In Cambodia’s male-dominated political arena, young women party members of all stripes come together to learn leadership skills, election strategies and how to lead a new generation.
In a Wednesday evening, Sonket Sereyleak, educator and gender co-ordinator at the Committee for Free and Fair Elections in Cambodia (COMFREL), is giving advice to a group of aspiring political leaders: keep speeches concise, respect the rule of time and when walking on stage in the glare of supporters and opponents, don’t be kowtowed by tradition – and don’t sashay.
“Speak as a leader onstage,” she says. “Don’t speak as a girl, as a mother. When you walk on stage…you cannot walk as you do at home – as a girl, as a mother – you must walk as a leader.”
The group is meeting inside a deep red, ornamented private dining room at the Khmer Surin restaurant on Street 51. Every six weeks, the 25 young women – all members from the Cambodian People’s Party (CPP), the Sam Rainsy Party, Funcinepc and two royalist parties – sit down to a buffet dinner while a guest presenter speaks on advancing democracy and navigating election season politics.”

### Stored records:
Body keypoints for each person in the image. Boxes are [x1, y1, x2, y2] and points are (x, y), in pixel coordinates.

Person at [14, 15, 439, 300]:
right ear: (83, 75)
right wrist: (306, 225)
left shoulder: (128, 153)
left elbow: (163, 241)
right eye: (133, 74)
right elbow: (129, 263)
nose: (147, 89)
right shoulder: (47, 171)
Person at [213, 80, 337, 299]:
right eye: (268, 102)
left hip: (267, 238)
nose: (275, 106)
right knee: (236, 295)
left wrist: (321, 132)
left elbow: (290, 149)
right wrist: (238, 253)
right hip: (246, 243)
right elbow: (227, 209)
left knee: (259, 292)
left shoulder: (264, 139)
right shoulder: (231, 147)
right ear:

### ACTIVITY:
Can you return the full article on young women in Cambodian politics word for word? This material comes from a separate source.

### COMPLETED EXERCISE:
In Cambodia’s male-dominated political arena, young women party members of all stripes come together to learn leadership skills, election strategies and how to lead a new generation.
In a Wednesday evening, Sonket Sereyleak, educator and gender co-ordinator at the Committee for Free and Fair Elections in Cambodia (COMFREL), is giving advice to a group of aspiring political leaders: keep speeches concise, respect the rule of time and when walking on stage in the glare of supporters and opponents, don’t be kowtowed by tradition – and don’t sashay.
“Speak as a leader onstage,” she says. “Don’t speak as a girl, as a mother. When you walk on stage…you cannot walk as you do at home – as a girl, as a mother – you must walk as a leader.”
The group is meeting inside a deep red, ornamented private dining room at the Khmer Surin restaurant on Street 51. Every six weeks, the 25 young women – all members from the Cambodian People’s Party (CPP), the Sam Rainsy Party, Funcinepc and two royalist parties – sit down to a buffet dinner while a guest presenter speaks on advancing democracy and navigating election season politics.”